Yargıtay Cumhuriyet Başsavcısı tarafından Adalet ve Kalkınma Partisinin kapatılması talebiyle Anayasa Mahkemesine sunulan iddianamede, kendisini yasamaya muadil ve hatta onun üstünde gören bir yüksek yargı anlayışının izlerini görmek mümkün.
İddianamede; suç ile kabahat, suç ile siyasî hata ayırımı yapılmaksızın hemen hemen her söz laikliğe aykırı kabul edilerek yer almış.
İddianame bir bütün olarak değerlendirildiğinde; AKP’nin kurulduğu gün kapatılması gerektiği yönünde bir kanaatin oluştuğu ve iddianamenin yazılmaya başlandığı hissine kapılmamak mümkün değil.
Maalesef, ülkemizde kanunların, özellikle de kritik kanunların nasıl uygulanacağı, onlarla muhatap olacakların kim olduğuna bağlı olduğu yönünde genel bir kanaat oluşmuştur.
Hukukun ne olacağı ve nasıl uygulanacağı kişilerin dünya görüşüne, meslekî statüsüne, ideolojik konumuna ve başka faktörlere bağlı olarak değişebilmektedir.
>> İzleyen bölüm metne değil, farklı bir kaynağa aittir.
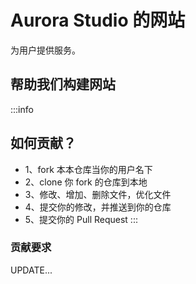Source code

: # Aurora Studio 的网站

为用户提供服务。
## 帮助我们构建网站

:::info
## 如何贡献？

- 1、fork 本本仓库当你的用户名下
- 2、clone 你 fork 的仓库到本地
- 3、修改、增加、删除文件，优化文件
- 4、提交你的修改，并推送到你的仓库
- 5、提交你的 Pull Request
:::

### 贡献要求
UPDATE...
Yargının görevi toplum adına ve toplumun anladığı şekilde adalet dağıtmaktır. İddianame toplumun adalet anlayışını ve hukuka olan inancını derinden sarsmıştır.
Ülkemizde yüksek yargı organlarının sorunları çözmek, adalet ilkesini gözeterek sosyal barışa katkıda bulunmak yerine, sorunları derinleştirmek gibi bir fonksiyon icra ettikleri sır değil.
Yakın bir zamanda verdiği 367 kararı ile ciddi bir prestij kaybına uğrayan Anayasa Mahkemesi’nin, AKP'nin kapatılması talebine ilişkin dâvâda vereceği kararla, yargının bir devlet fonksiyonu olmadığını, adalet mekanizmasının devletin bir aracı, aleti, hizmetkârı olmadığını göstermesini umuyoruz.
Anayasa Mahkemesinin böyle bir sonuca varması yüce mahkemenin demokratik bir laiklik anlayışı ile iddianamede yer alan suçlamaları değerlendirmesini zaruri kılmaktadır.
Bütün din, mezhep ve felsefî inanç ve düşünceler karşısında eşit mesafede duran, vatandaşların inanç veya inançsızlıkları karşısında pozitif veya negatif bir tutum takınmayan bir anlayış, sorunun çözümünde ilk adım teşkil edebilir.
Dinin vatandaşların vicdanlarında hapsedilebilecek bir değer olmadığının, dinin emir ve yasaklarının toplum hayatının her alanında görünür olmasının olağan olduğunun kabulü kaçınılmazdır.
Türkiye’nin bir parçası olmaya çalıştığı Avrupa Birliği ülkelerinde uygulanmakta olan laiklik anlayışı dışında, kendine özgü bir laiklik anlayışı ile sorunların üstesinden gelemiyecektir.